# Consigna A
En el texto sobre la figura de la bruja, ¿de qué color eran el fondo y las letras del anuncio?
# Consigna B
Retoma el texto sobre la figura de la bruja y continúalo a partir de su última oración.

# Pasaje extraído
El anuncio llamó mi atención, fondo rosa y letras gigantes de un tono amarillo: “Busco mujeres para convertirlas en brujas”.
Es un letrero tentador, ¿no te parece? y es que estamos en tiempos de devolverle el poder a esas mujeres que fueron juzgadas y malinterpretadas por la historia; la mujer bruja, como símbolo, nos invita a soltarnos el pelo, subirnos la falda y a cocinar en el caldero (útero) nuestras propias historias. Ser bruja es sinónimo de empoderamiento, ¿pero realmente es así?
Las mujeres se han cansado de buscar el ideal de princesa que tanto daño ha hecho al amor propio. Ser princesa pareciera inalcanzable, ¿quién es perfecta?, ¿quién quiere vivir bajo las reglas de su rey primero, y después, de su príncipe? El empoderamiento suena fascinante, pero realmente quien se asume como bruja deber ser más que valiente.
En los cuentos, la bruja es libre, sí, pero suele vivir sola, con otras brujas o bien, entre animales del bosque que la entienden mejor que cualquier hombre.
No se cuentan historias de brujas bien amadas por su semejante, un mago o un brujo. Pero esto es pura superficialidad, es irrelevante, ser bruja implica una enorme responsabilidad del autocuidado, porque para hacer magias, para hablar con el fuego se necesita compromiso con uno mismo.

# Registros de origen
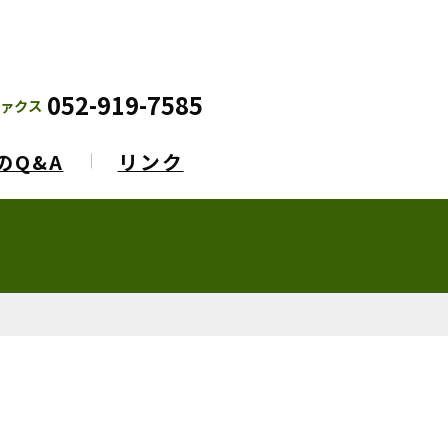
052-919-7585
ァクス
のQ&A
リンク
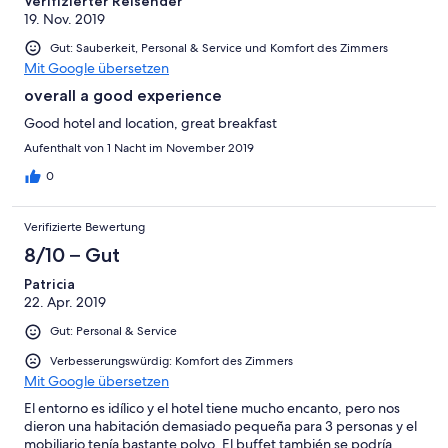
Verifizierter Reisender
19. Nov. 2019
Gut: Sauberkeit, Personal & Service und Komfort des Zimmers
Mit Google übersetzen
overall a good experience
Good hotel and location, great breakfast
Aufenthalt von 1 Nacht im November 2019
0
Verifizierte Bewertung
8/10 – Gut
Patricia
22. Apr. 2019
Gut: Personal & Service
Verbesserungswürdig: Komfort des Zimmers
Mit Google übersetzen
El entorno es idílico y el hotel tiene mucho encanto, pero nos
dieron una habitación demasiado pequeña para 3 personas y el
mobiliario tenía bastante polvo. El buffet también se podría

# Respuesta A
El fondo era rosa y las letras, gigantes, tenían un tono amarillo.

# Respuesta B
En ser bruja hay mucho sufrimiento y dolor. Las brujas sienten el dolor de la tierra, de los que trascienden, el del prójimo… ¿quién quiere vivir el sufrimiento ajeno como propio? Ser bruja es mirar la luz y la sombra desde el medio, en equilibrio, y a veces no poder controlarlo y vivir en los extremos, en la locura, en el éxtasis, es vivir con pasión y lágrimas cuando se reconoce la fragilidad de la vida, el amor en la muerte, esa que no existe como en los cuentos, es ver a la serpiente que devora al conejo y no juzga, comprende.
Es anticipar la alegría y la desgracia ajena, es mirar a los ojos a las personas sabiendo que esa será la última vez, es escuchar el susurro lleno de secretos de aquellas almas que no habitan en un cuerpo, es aprender a guardar el silencio, es leer miradas que mienten y anticipar la caída de la torre.
Ser bruja es ser luz de aquellos que se engullen en la oscuridad, es mirar de frente la fealdad de sus propias sombras, es reconocer la vulnerabilidad como fuerza, es gritar por las noches cuando las abuelas y otras mujeres medicina te recuerdan cuál es tu lugar.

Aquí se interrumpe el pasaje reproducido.